* _Extracted page text data_

● ● ● ●

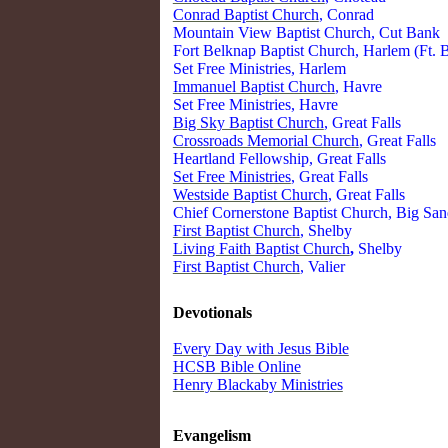
Conrad Baptist Church
, Conrad
Mountain View Baptist Church, Cut Bank
Fort Belknap Baptist Church, Harlem (Ft. 
Set Free Ministries, Harlem
Immanuel Baptist Church
, Havre
Set Free Ministries, Havre
Big Sky Baptist Church
, Great Falls
Crossroads Memorial Church
, Great Falls
Heartland Fellowship, Great Falls
Set Free Ministries
, Great Falls
Westside Baptist Church
, Great Falls
Chief Cornerstone Baptist Church, Big Sa
First Baptist Church
, Shelby
Living Faith Baptist Church
,
Shelby
First Baptist Church
, Valier
Devotionals
Every Day with Jesus Bible
HCSB Bible Online
Henry Blackaby Ministries
Evangelism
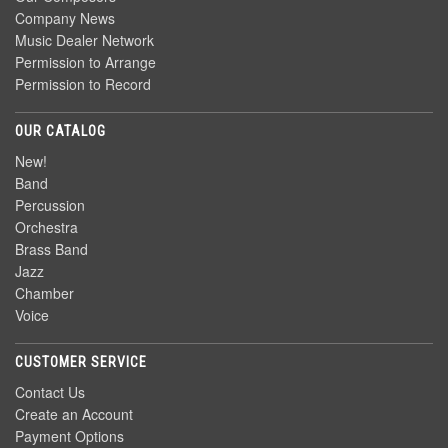
Company News
Music Dealer Network
Permission to Arrange
Permission to Record
OUR CATALOG
New!
Band
Percussion
Orchestra
Brass Band
Jazz
Chamber
Voice
CUSTOMER SERVICE
Contact Us
Create an Account
Payment Options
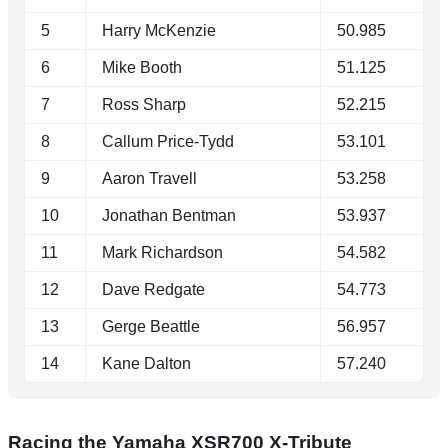
5
Harry McKenzie
50.985
6
Mike Booth
51.125
7
Ross Sharp
52.215
8
Callum Price-Tydd
53.101
9
Aaron Travell
53.258
10
Jonathan Bentman
53.937
11
Mark Richardson
54.582
12
Dave Redgate
54.773
13
Gerge Beattle
56.957
14
Kane Dalton
57.240
Racing the Yamaha XSR700 X-Tribute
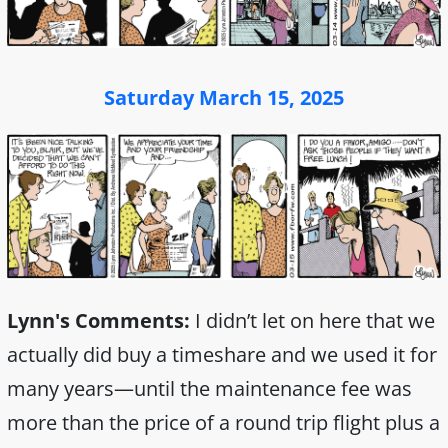
Saturday March 15, 2025
Lynn's Comments:
I didn’t let on here that we
actually did buy a timeshare and we used it for
many years—until the maintenance fee was
more than the price of a round trip flight plus a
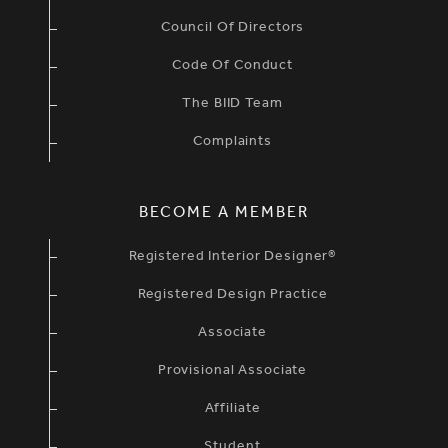
Council Of Directors
Code Of Conduct
The BIID Team
Complaints
BECOME A MEMBER
Registered Interior Designer®
Registered Design Practice
Associate
Provisional Associate
Affiliate
Student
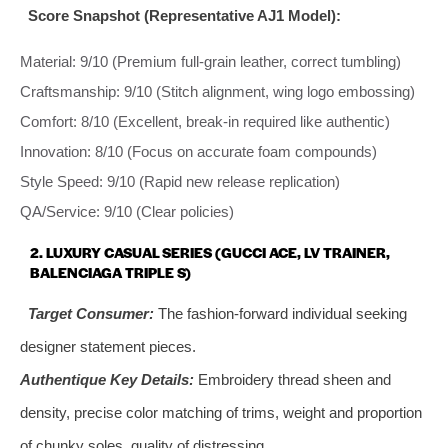
Score Snapshot (Representative AJ1 Model):
Material: 9/10 (Premium full-grain leather, correct tumbling)
Craftsmanship: 9/10 (Stitch alignment, wing logo embossing)
Comfort: 8/10 (Excellent, break-in required like authentic)
Innovation: 8/10 (Focus on accurate foam compounds)
Style Speed: 9/10 (Rapid new release replication)
QA/Service: 9/10 (Clear policies)
2. LUXURY CASUAL SERIES (GUCCI ACE, LV TRAINER,
BALENCIAGA TRIPLE S)
Target Consumer:
The fashion-forward individual seeking
designer statement pieces.
Authentique Key Details:
Embroidery thread sheen and
density, precise color matching of trims, weight and proportion
of chunky soles, quality of distressing.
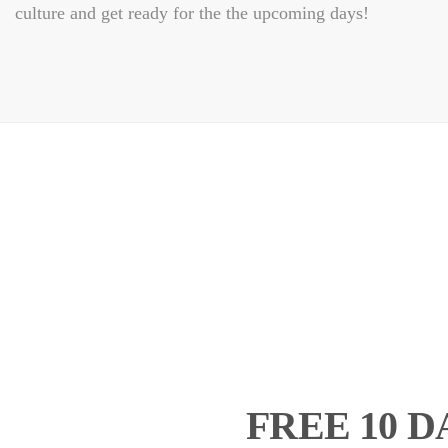
culture and get ready for the the upcoming days!
FREE 10 D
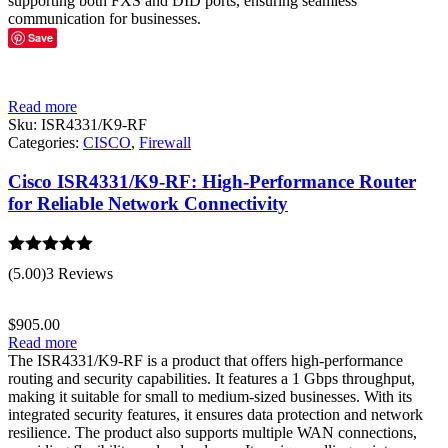
supporting both FXS and DID ports, ensuring seamless
communication for businesses.
Save
Read more
Sku:
ISR4331/K9-RF
Categories:
CISCO
,
Firewall
Cisco ISR4331/K9-RF: High-Performance Router
for Reliable Network Connectivity
Rated
5.00
(5.00)
3 Reviews
out of 5
$
905.00
Read more
The ISR4331/K9-RF is a product that offers high-performance
routing and security capabilities. It features a 1 Gbps throughput,
making it suitable for small to medium-sized businesses. With its
integrated security features, it ensures data protection and network
resilience. The product also supports multiple WAN connections,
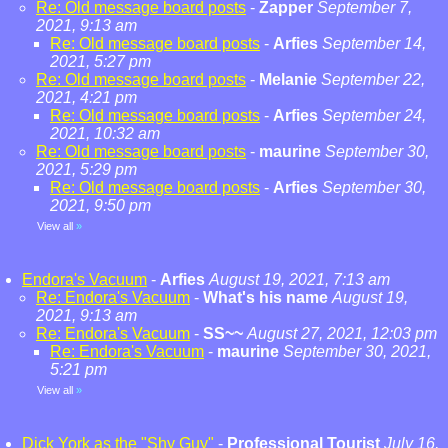
Re: Old message board posts
-
Zapper
September 7,
2021, 9:13 am
Re: Old message board posts
-
Arfies
September 14,
2021, 5:27 pm
Re: Old message board posts
-
Melanie
September 22,
2021, 4:21 pm
Re: Old message board posts
-
Arfies
September 24,
2021, 10:32 am
Re: Old message board posts
-
maurine
September 30,
2021, 5:29 pm
Re: Old message board posts
-
Arfies
September 30,
2021, 9:50 pm
View all
»
Endora's Vacuum
-
Arfies
August 19, 2021, 7:13 am
Re: Endora's Vacuum
-
What's his name
August 19,
2021, 9:13 am
Re: Endora's Vacuum
-
SS~~
August 27, 2021, 12:03 pm
Re: Endora's Vacuum
-
maurine
September 30, 2021,
5:21 pm
View all
»
Dick York as the "Shy Guy"
-
Professional Tourist
July 16,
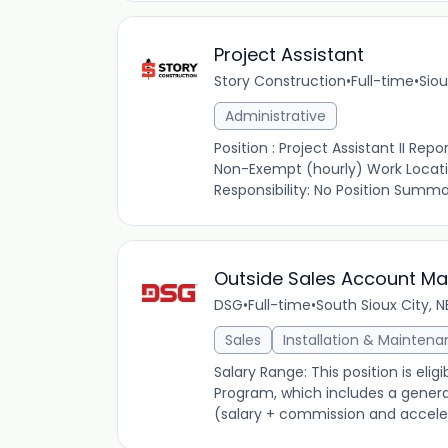
Project Assistant
Story Construction
•
Full-time
•
Siou
Administrative
Position : Project Assistant II Re
Non-Exempt (hourly) Work Locatio
Responsibility: No Position Summar
Outside Sales Account M
DSG
•
Full-time
•
South Sioux City, N
Sales
Installation & Mainten
Salary Range: This position is el
Program, which includes a genera
(salary + commission and acceler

● ● ● ●

* _EXERCISE INSTRUCTIONS_
Substitute "Helena" for every "Great Falls" and give the text of all the items again, with nothing else changed and the pictures left out.

* _OUTPUT_
Conrad Baptist Church
, Conrad
Mountain View Baptist Church, Cut Bank
Fort Belknap Baptist Church, Harlem (Ft. 
Set Free Ministries, Harlem
Immanuel Baptist Church
, Havre
Set Free Ministries, Havre
Big Sky Baptist Church
, Helena
Crossroads Memorial Church
, Helena
Heartland Fellowship, Helena
Set Free Ministries
, Helena
Westside Baptist Church
, Helena
Chief Cornerstone Baptist Church, Big Sa
First Baptist Church
, Shelby
Living Faith Baptist Church
,
Shelby
First Baptist Church
, Valier
Devotionals
Every Day with Jesus Bible
HCSB Bible Online
Henry Blackaby Ministries
Evangelism
Company News
Music Dealer Network
Permission to Arrange
Permission to Record
OUR CATALOG
New!
Band
Percussion
Orchestra
Brass Band
Jazz
Chamber
Voice
CUSTOMER SERVICE
Contact Us
Create an Account
Payment Options
5
Harry McKenzie
50.985
6
Mike Booth
51.125
7
Ross Sharp
52.215
8
Callum Price-Tydd
53.101
9
Aaron Travell
53.258
10
Jonathan Bentman
53.937
11
Mark Richardson
54.582
12
Dave Redgate
54.773
13
Gerge Beattle
56.957
14
Kane Dalton
57.240
Racing the Yamaha XSR700 X-Tribute
Saturday March 15, 2025
Lynn's Comments:
I didn’t let on here that we
actually did buy a timeshare and we used it for
many years—until the maintenance fee was
more than the price of a round trip flight plus a
Council Of Directors
Code Of Conduct
The BIID Team
Complaints
BECOME A MEMBER
Registered Interior Designer®
Registered Design Practice
Associate
Provisional Associate
Affiliate
Student
Score Snapshot (Representative AJ1 Model):
Material: 9/10 (Premium full-grain leather, correct tumbling)
Craftsmanship: 9/10 (Stitch alignment, wing logo embossing)
Comfort: 8/10 (Excellent, break-in required like authentic)
Innovation: 8/10 (Focus on accurate foam compounds)
Style Speed: 9/10 (Rapid new release replication)
QA/Service: 9/10 (Clear policies)
2. LUXURY CASUAL SERIES (GUCCI ACE, LV TRAINER,
BALENCIAGA TRIPLE S)
Target Consumer:
The fashion-forward individual seeking
designer statement pieces.
Authentique Key Details:
Embroidery thread sheen and
density, precise color matching of trims, weight and proportion
of chunky soles, quality of distressing.
culture and get ready for the the upcoming days!
FREE 10 D
supporting both FXS and DID ports, ensuring seamless
communication for businesses.
Save
Read more
Sku:
ISR4331/K9-RF
Categories:
CISCO
,
Firewall
Cisco ISR4331/K9-RF: High-Performance Router
for Reliable Network Connectivity
Rated
5.00
(5.00)
3 Reviews
out of 5
$
905.00
Read more
The ISR4331/K9-RF is a product that offers high-performance
routing and security capabilities. It features a 1 Gbps throughput,
making it suitable for small to medium-sized businesses. With its
integrated security features, it ensures data protection and network
resilience. The product also supports multiple WAN connections,
Re: Old message board posts
-
Zapper
September 7,
2021, 9:13 am
Re: Old message board posts
-
Arfies
September 14,
2021, 5:27 pm
Re: Old message board posts
-
Melanie
September 22,
2021, 4:21 pm
Re: Old message board posts
-
Arfies
September 24,
2021, 10:32 am
Re: Old message board posts
-
maurine
September 30,
2021, 5:29 pm
Re: Old message board posts
-
Arfies
September 30,
2021, 9:50 pm
View all
»
Endora's Vacuum
-
Arfies
August 19, 2021, 7:13 am
Re: Endora's Vacuum
-
What's his name
August 19,
2021, 9:13 am
Re: Endora's Vacuum
-
SS~~
August 27, 2021, 12:03 pm
Re: Endora's Vacuum
-
maurine
September 30, 2021,
5:21 pm
View all
»
Dick York as the "Shy Guy"
-
Professional Tourist
July 16,
Project Assistant
Story Construction
•
Full-time
•
Siou
Administrative
Position : Project Assistant II Re
Non-Exempt (hourly) Work Locatio
Responsibility: No Position Summar
Outside Sales Account M
DSG
•
Full-time
•
South Sioux City, N
Sales
Installation & Mainten
Salary Range: This position is el
Program, which includes a genera
(salary + commission and acceler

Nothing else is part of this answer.